# Normen und Zulassungen



## Abdul (23 Oktober 2010)

Hallo!

Fiktiver Fall.

Ein Unternehmen entwickelt ein elektrisches Gerät und will es auf
dem Europäischen, sowie Internationalen Markt einführen.

Welche Normen kommen in diesem Fall zum einsatz?

UL-/CSA, VDE, TÜV, CE

Kann mir das jemand verklickern?

Vielen Dank

Abbu...

PSas Gerät arbeitet von 85-230V AC


----------



## MSB (24 Oktober 2010)

Also grundsätzlich mal alle in Frage kommenden EN bzw. IEC Normen.
Welche das im einzelnen sind, hängt vom Typus des Geräts ab.

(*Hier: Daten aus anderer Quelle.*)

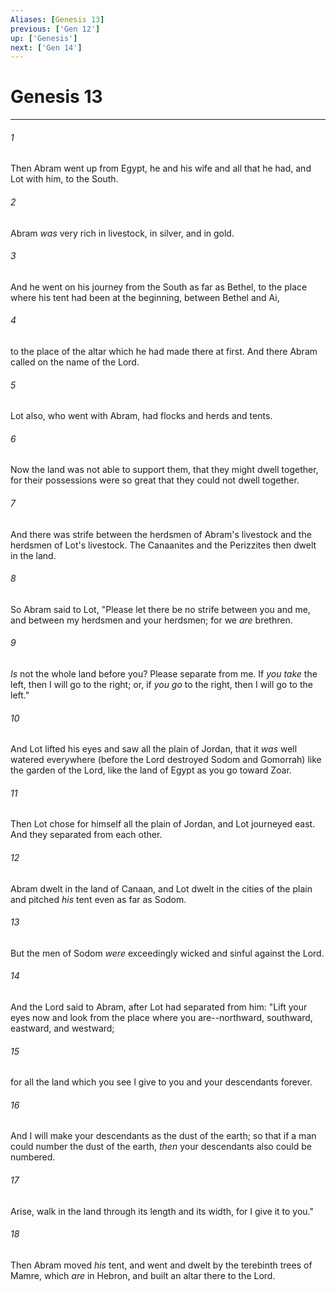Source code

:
 ```yaml
---
Aliases: [Genesis 13]
previous: ['Gen 12']
up: ['Genesis']
next: ['Gen 14']
---
```

# Genesis 13

***


###### 1 
Then Abram went up from Egypt, he and his wife and all that he had, and Lot with him, to the South. 

###### 2 
Abram _was_ very rich in livestock, in silver, and in gold. 

###### 3 
And he went on his journey from the South as far as Bethel, to the place where his tent had been at the beginning, between Bethel and Ai, 

###### 4 
to the place of the altar which he had made there at first. And there Abram called on the name of the Lord. 

###### 5 
Lot also, who went with Abram, had flocks and herds and tents. 

###### 6 
Now the land was not able to support them, that they might dwell together, for their possessions were so great that they could not dwell together. 

###### 7 
And there was strife between the herdsmen of Abram's livestock and the herdsmen of Lot's livestock. The Canaanites and the Perizzites then dwelt in the land. 

###### 8 
So Abram said to Lot, "Please let there be no strife between you and me, and between my herdsmen and your herdsmen; for we _are_ brethren. 

###### 9 
_Is_ not the whole land before you? Please separate from me. If _you take_ the left, then I will go to the right; or, if _you go_ to the right, then I will go to the left." 

###### 10 
And Lot lifted his eyes and saw all the plain of Jordan, that it _was_ well watered everywhere (before the Lord destroyed Sodom and Gomorrah) like the garden of the Lord, like the land of Egypt as you go toward Zoar. 

###### 11 
Then Lot chose for himself all the plain of Jordan, and Lot journeyed east. And they separated from each other. 

###### 12 
Abram dwelt in the land of Canaan, and Lot dwelt in the cities of the plain and pitched _his_ tent even as far as Sodom. 

###### 13 
But the men of Sodom _were_ exceedingly wicked and sinful against the Lord. 

###### 14 
And the Lord said to Abram, after Lot had separated from him: "Lift your eyes now and look from the place where you are--northward, southward, eastward, and westward; 

###### 15 
for all the land which you see I give to you and your descendants forever. 

###### 16 
And I will make your descendants as the dust of the earth; so that if a man could number the dust of the earth, _then_ your descendants also could be numbered. 

###### 17 
Arise, walk in the land through its length and its width, for I give it to you." 

###### 18 
Then Abram moved _his_ tent, and went and dwelt by the terebinth trees of Mamre, which _are_ in Hebron, and built an altar there to the Lord.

Wobei zu sagen ist, das die meisten Normen, also EN bzw. DIN EN, letzten Endes von IEC-Normen abgeleitet sind,
natürlich gibt es weltweit auch noch andere Normen also IEC/EN/DIN, das hängt auch wieder vom jeweiligen Ziel-Land ab,
welche Normen da gelten bzw. akzeptiert werden.

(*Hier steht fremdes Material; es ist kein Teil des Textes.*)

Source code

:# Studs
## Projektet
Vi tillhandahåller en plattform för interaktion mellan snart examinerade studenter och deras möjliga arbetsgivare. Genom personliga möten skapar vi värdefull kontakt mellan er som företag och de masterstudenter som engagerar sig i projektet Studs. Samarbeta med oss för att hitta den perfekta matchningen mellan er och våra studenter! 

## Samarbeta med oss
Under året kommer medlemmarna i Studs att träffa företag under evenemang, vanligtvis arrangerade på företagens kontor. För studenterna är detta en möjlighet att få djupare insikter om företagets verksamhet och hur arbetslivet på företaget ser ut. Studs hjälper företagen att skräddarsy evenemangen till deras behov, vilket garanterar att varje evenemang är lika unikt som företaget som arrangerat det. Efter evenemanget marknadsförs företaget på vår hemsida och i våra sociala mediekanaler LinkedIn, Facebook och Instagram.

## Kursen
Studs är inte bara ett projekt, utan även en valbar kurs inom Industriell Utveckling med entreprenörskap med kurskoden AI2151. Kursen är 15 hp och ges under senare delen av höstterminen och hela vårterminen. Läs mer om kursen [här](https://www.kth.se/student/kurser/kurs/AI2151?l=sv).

Um mal deine Liste zu zerpflücken:
UL-/CSA: Hat mit einer Norm zunächst mal rein gar nichts zu tun, dieses Zeichen wird nach Prüfungen durch ein zugelassenes UL-Prüflabor vergeben.
http://www.ul.com/global/deu/pages/corporate/contactus/

VDE: Sind letzten Endes die oben angesprochenen DIN EN Normen, aber auch http://www.vde.com/de/Institut/Leistungen/Zertifizierung/Seiten/VDE-Pruefzeichen.aspx

TÜV: Ist wie GS ein Prüfzeichen welches z.B. vom Tüv als Dienstleister vergeben wird http://www.tuv.com/de/gs_zeichen_1305.html

CE: Ist ein genormtes Zeichen, welches vom Hersteller aufgrund einer Konformitätserklärung, und sog. Vermutungswirkung selbst vergeben wird. http://de.wikipedia.org/wiki/CE-Kennzeichnung

CCC: Prüfzeichen ähnlich UL für China http://www.china-certification.com/

Ghost: Prüfzeichen ähnlich UL, für Russland http://www.tuv.com/de/russland_gost_r_.html

Du siehst also, das ganze ist hoch komplex, und kostet für ein weltweites Gerät auch richtig Asche ...

Mfg
Manuel


----------



## Mr_Fox (26 Oktober 2010)

*Normen-Recherche Arbeitsschutz*

Bezüglich der Frage von Abdul schliesse ich mich meinem Vorredner MSB
an, es kommt auf den Typ bzw. die Verwendung des Gerätes an.


Dazu ein intreressanter Link: 

Normen-Recherche Arbeitsschutz

-> http://nora.kan.de/maske.pl?tid=tmp67618428&file=xindex.htm


----------